The Trump administration announced that it will invest more than $1 billion in quantum institutes and artificial intelligence (AI) to technologically support economic development and national security.

Parallel to AI, work will be done on quantum information science (QIS), 5G Internet communications, and other related emerging technologies, the U.S. Office of Science and Technology Policy (OSTP) reported through the White House on Aug. 26.

“It is absolutely imperative the United States continues to lead the world in AI and quantum,” said U.S. Director of Technology Michael Kratsios, according to The Wall Street Journal.

He added, “The future of American economic prosperity and national security will be shaped by how we invest, research, develop, and deploy these cutting edge technologies today.”
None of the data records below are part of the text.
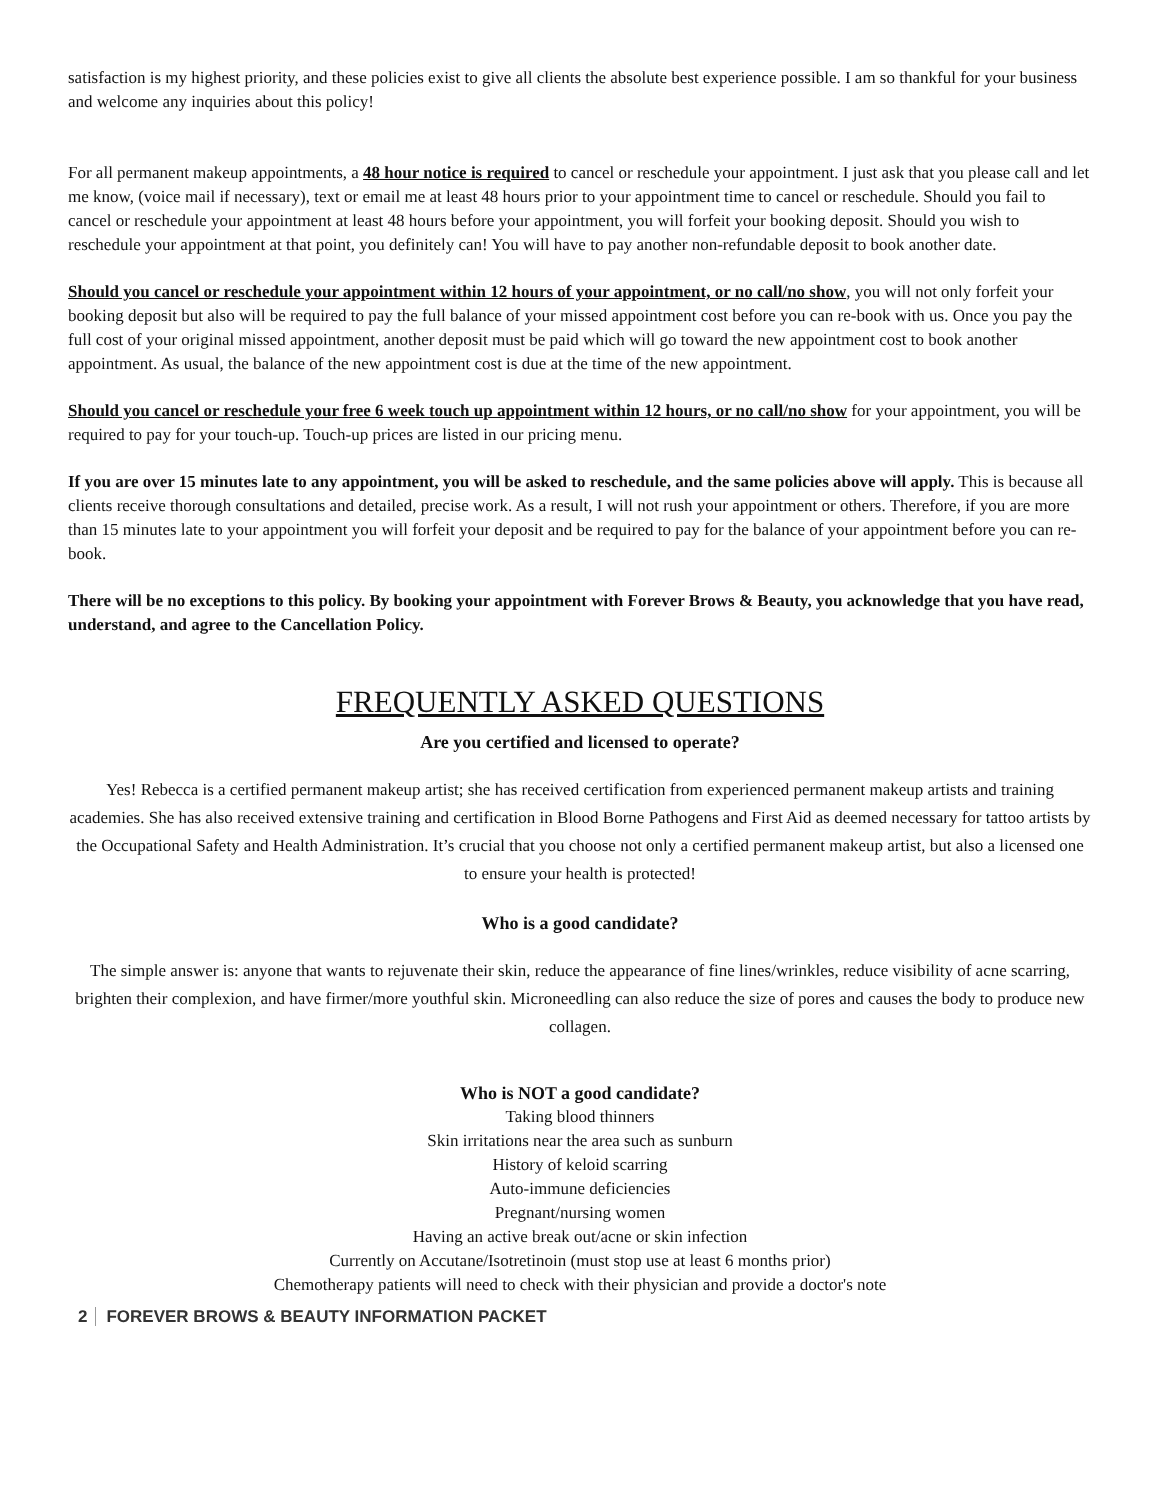satisfaction is my highest priority, and these policies exist to give all clients the absolute best experience possible. I am so thankful for your business and welcome any inquiries about this policy!
For all permanent makeup appointments, a 48 hour notice is required to cancel or reschedule your appointment. I just ask that you please call and let me know, (voice mail if necessary), text or email me at least 48 hours prior to your appointment time to cancel or reschedule. Should you fail to cancel or reschedule your appointment at least 48 hours before your appointment, you will forfeit your booking deposit. Should you wish to reschedule your appointment at that point, you definitely can! You will have to pay another non-refundable deposit to book another date.
Should you cancel or reschedule your appointment within 12 hours of your appointment, or no call/no show, you will not only forfeit your booking deposit but also will be required to pay the full balance of your missed appointment cost before you can re-book with us. Once you pay the full cost of your original missed appointment, another deposit must be paid which will go toward the new appointment cost to book another appointment. As usual, the balance of the new appointment cost is due at the time of the new appointment.
Should you cancel or reschedule your free 6 week touch up appointment within 12 hours, or no call/no show for your appointment, you will be required to pay for your touch-up. Touch-up prices are listed in our pricing menu.
If you are over 15 minutes late to any appointment, you will be asked to reschedule, and the same policies above will apply. This is because all clients receive thorough consultations and detailed, precise work. As a result, I will not rush your appointment or others. Therefore, if you are more than 15 minutes late to your appointment you will forfeit your deposit and be required to pay for the balance of your appointment before you can re-book.
There will be no exceptions to this policy. By booking your appointment with Forever Brows & Beauty, you acknowledge that you have read, understand, and agree to the Cancellation Policy.
FREQUENTLY ASKED QUESTIONS
Are you certified and licensed to operate?
Yes! Rebecca is a certified permanent makeup artist; she has received certification from experienced permanent makeup artists and training academies. She has also received extensive training and certification in Blood Borne Pathogens and First Aid as deemed necessary for tattoo artists by the Occupational Safety and Health Administration. It’s crucial that you choose not only a certified permanent makeup artist, but also a licensed one to ensure your health is protected!
Who is a good candidate?
The simple answer is: anyone that wants to rejuvenate their skin, reduce the appearance of fine lines/wrinkles, reduce visibility of acne scarring, brighten their complexion, and have firmer/more youthful skin. Microneedling can also reduce the size of pores and causes the body to produce new collagen.
Who is NOT a good candidate?
Taking blood thinners
Skin irritations near the area such as sunburn
History of keloid scarring
Auto-immune deficiencies
Pregnant/nursing women
Having an active break out/acne or skin infection
Currently on Accutane/Isotretinoin (must stop use at least 6 months prior)
Chemotherapy patients will need to check with their physician and provide a doctor's note
2 FOREVER BROWS & BEAUTY INFORMATION PACKET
The Trump administration thus increased the budget for non-defense projects by 30 percent by 2021. Applications will focus on precision agriculture, weather forecasting, and other priority areas in addition to defense.

AI refers to the intelligence that is incorporated into machines, multiplying their efficiency in carrying out specific tasks.

The scientific programs that will be developed with this budget will be created by 12 new institutions distributed throughout the country, and several universities explained Kratsios, and the assistant to the president and deputy chief of staff for policy coordination, Chris Liddell.

Also participating will be the universities of Oklahoma; Texas at Austin; Colorado; Illinois at Urbana-Champaign; California, Davis; and the Massachusetts Institute of Technology (MIT).

As well as Argonne National Laboratory, Brookhaven National Laboratory, Fermilab, Oak Ridge National Laboratory and Lawrence Berkeley National Laboratories of the Department of Energy, the National Science Foundation (NSF) and the Department of Energy (DOE) are also participating.

Some of the centers will be run by DOE’s National Laboratory at Argonne, Brookhaven, Fermi, Oak Ridge, and Lawrence Berkeley National Laboratories.

Representatives from the federal government, industry, and academia will collaborate at each of these institutions.

The areas of science to be developed will be quantum computing, analog quantum simulation, quantum communication, quantum sensing, and microscopy, which are expected to create tools, equipment, and instrumentation that go beyond what was previously imagined.

At present, in addition to the United States, those who invest most in the world in these areas of science are the European Union and the institutions dependent on the Chinese Communist Party (CCP).